What’s more, it’s not always possible to control the path that packets take to get from one place to another. “They’re sometimes routed randomly,” Peters says. “If you’re sending a message, part of it may go through Sweden, another through Estonia and another through some Russian server.”
Web pages are becoming increasingly complex, often loading content from several different servers. You might be reading a news article that’s hosted by a Russian site, which pulls in images from a French site, and also has ads from Google’s New York servers on it. If you’re unable to reach any one of those servers, parts of the page won’t load. “My expectation is that much of the underlying plumbing will continue to function within Russia, but that some of the services that people might try to access will be disrupted because of dependencies on outside services,” Katz-Bassett says. “ But it’s impossible to really know the exact impact without knowing the details of what they’ve done to prepare.”
Sivamaran agrees: “Complete disconnection is a little bit of a tall order, and it’s going to be hard to prevent somebody from using a satellite connection to access the internet.
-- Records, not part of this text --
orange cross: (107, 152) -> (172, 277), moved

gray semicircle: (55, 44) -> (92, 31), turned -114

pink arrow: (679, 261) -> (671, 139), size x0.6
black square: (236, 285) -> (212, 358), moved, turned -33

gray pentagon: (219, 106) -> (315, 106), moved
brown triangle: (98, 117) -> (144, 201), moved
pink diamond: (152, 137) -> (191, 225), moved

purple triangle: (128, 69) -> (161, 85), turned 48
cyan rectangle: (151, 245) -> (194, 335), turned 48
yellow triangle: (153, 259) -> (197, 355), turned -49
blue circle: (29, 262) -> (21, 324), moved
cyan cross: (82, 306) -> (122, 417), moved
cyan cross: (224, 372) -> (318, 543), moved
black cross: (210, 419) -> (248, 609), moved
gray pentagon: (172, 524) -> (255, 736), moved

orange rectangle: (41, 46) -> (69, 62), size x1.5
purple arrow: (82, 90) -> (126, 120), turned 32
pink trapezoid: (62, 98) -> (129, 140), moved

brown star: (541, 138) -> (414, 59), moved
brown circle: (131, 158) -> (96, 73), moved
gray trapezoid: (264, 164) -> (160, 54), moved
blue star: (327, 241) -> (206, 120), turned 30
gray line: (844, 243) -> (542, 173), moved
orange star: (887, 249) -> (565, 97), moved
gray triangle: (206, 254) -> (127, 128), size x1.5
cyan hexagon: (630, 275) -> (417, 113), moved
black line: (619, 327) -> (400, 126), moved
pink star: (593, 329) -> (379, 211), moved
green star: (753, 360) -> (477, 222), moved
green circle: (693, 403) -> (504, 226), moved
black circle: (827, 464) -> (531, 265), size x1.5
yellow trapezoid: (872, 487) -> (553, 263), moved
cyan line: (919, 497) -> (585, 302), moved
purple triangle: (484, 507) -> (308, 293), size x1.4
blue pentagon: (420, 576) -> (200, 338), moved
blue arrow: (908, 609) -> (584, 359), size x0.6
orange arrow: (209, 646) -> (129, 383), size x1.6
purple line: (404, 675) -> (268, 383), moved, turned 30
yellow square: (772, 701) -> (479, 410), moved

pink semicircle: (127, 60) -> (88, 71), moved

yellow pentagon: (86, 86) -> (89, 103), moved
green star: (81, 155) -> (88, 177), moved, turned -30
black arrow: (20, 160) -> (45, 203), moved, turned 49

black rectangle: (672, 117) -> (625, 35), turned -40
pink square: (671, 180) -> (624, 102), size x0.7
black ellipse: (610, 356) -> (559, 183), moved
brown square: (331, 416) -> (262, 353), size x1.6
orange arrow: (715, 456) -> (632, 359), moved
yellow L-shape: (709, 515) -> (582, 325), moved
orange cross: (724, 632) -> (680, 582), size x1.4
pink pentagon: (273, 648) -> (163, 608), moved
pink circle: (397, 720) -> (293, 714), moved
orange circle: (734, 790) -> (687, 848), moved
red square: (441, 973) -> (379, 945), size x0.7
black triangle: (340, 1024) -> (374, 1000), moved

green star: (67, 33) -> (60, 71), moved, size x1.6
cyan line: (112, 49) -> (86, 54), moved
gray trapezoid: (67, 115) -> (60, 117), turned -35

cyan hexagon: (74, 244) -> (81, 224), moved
It’s a little bit of a losing battle.”
Given the internet’s highly complex and resilient design, why would any one nation want to disconnect itself from the rest of the network? Perhaps this is a predictable extension of a desire for national sovereignty and autonomy. If a nation is dependent on another country for its connectivity and content, then it is also vulnerable to cyber attacks and planned outages.
“It’s actually a really understandable, justifiable move if you think about it this purely in terms of cyber security,” Peters says. “The internet has always been kind of American-led, so we can anticipate that there’s going to be more of this type of attempt to make your own nation network sovereign.” And while it’s by no means an easy problem to solve, “it’s a good reminder that we have never lived in a perfectly egalitarian global democracy known as the internet,” Peters adds.